Ley antivándalos: formalizando la dictadura

Por: Victoria Sandino, senadora de la República  y firmante del Acuerdo de Paz

Causa horror el anuncio que hizo el presidente Iván Duque el pasado lunes sobre la propuesta de “Ley antivandalismo y antidisturbios” que dice radicar el 20 de julio ante el Congreso.  En medio del descontento popular y de la crisis mayúscula de la pandemia, el presidente pretende legalizar de una vez por todas la criminalización de la protesta. Una respuesta de “mano dura” ante la inocultable brutalidad de la fuerza pública en contra de los y las manifestantes que deja un saldo horroroso de muertos, desaparecidos y violentados que debiera provocar la abdicación del gobierno ante la incapacidad de respetar y garantizar los Derechos Humanos del pueblo al que se debe.

El gobierno fascista se inventa una ley de barra libre para que la fuerza pública cometa todo tipo de desmanes (cosa que ya hace) al amparo de la legalidad. Otro seguro para la impunidad de los crímenes y el terrorismo de Estado que ya cuentan con la protección de la corrupción institucional.  De ser aprobado este proyecto de ley se convertiría en la formalización de la actuación del Estado colombiano en contravía del espíritu de los tratados internacionales de Derechos Humanos que ha suscrito.

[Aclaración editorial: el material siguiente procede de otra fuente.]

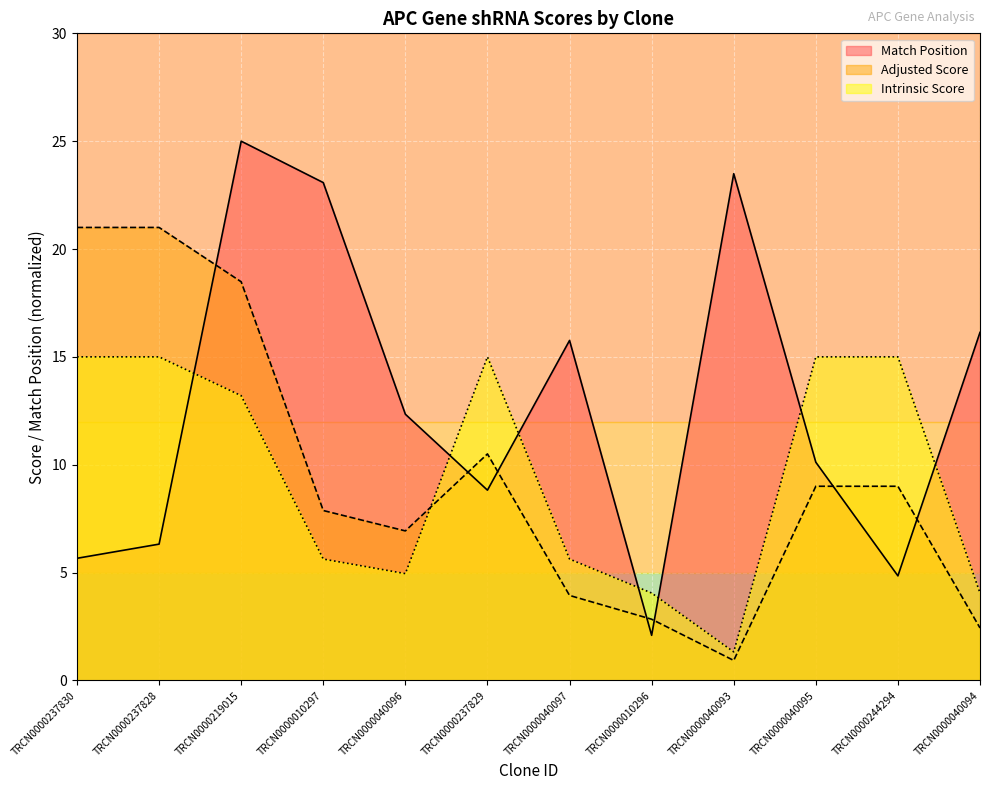

What is the greatest value displayed?

25.0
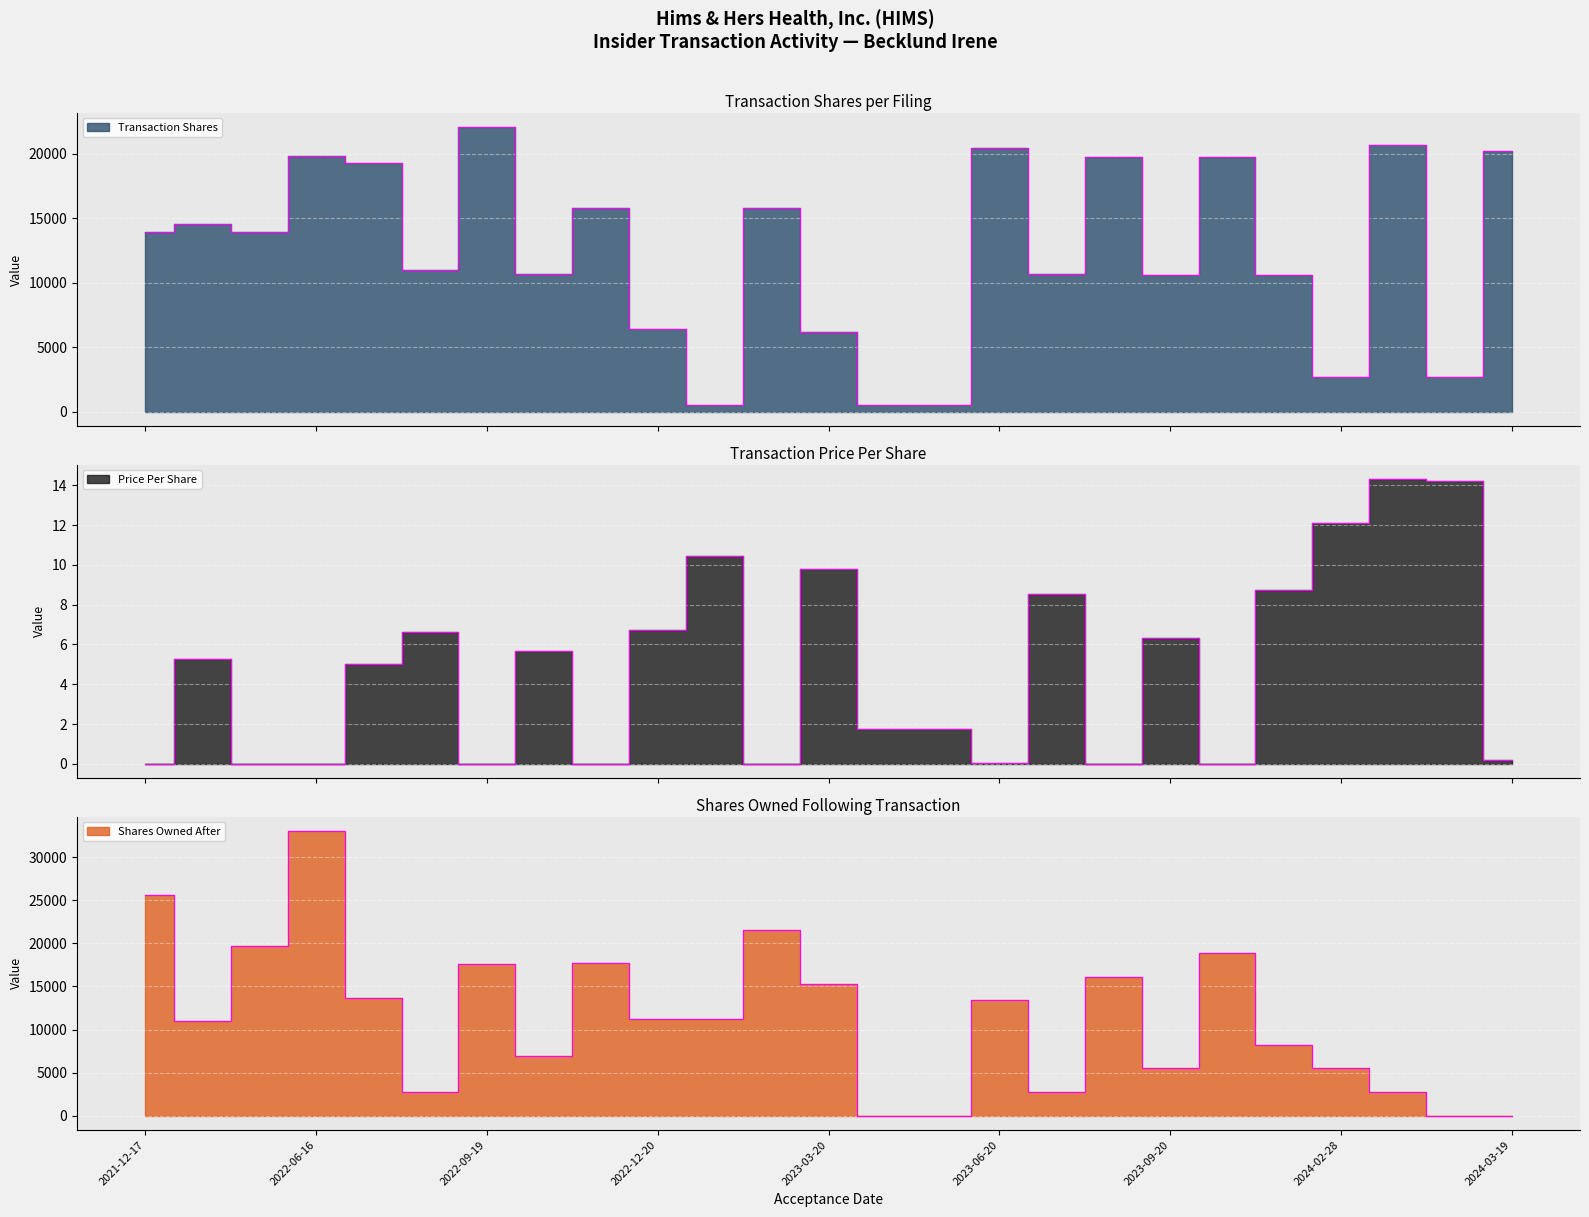

Which series ends up on top after the final intersection of transactionShares and sharesOwnedFollowingTransaction?

transactionShares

Nada resultaría más antagónico al compromiso asumido por el Estado colombiano en el Acuerdo Final de Paz que la pretendida “Ley antivándalos”. Esta norma sería un retroceso que consumaría la traición a la Apertura Democrática pactada en el Punto 2, avanzando en el camino de la perfidia a la paz.

Es indispensable recordar que en el Acuerdo Final de Paz se dispone la construcción y aprobación de una Ley de Participación Ciudadana y Garantías para la Movilización y la Protesta Pacífica bajo 15 principios entre los cuales son centrales el desmonte del tratamiento de orden público a la movilización y la protesta y el reconocimiento del carácter participativo, democrático e incidente de la misma. El articulado de esta ley debía discutirse, según mandata el Acuerdo, con una Comisión de Diálogo representativa de los movimientos y organizaciones sociales. Esta Comisión de Diálogo se conformó y sesionó durante el año 2017 en el marco del fast-track.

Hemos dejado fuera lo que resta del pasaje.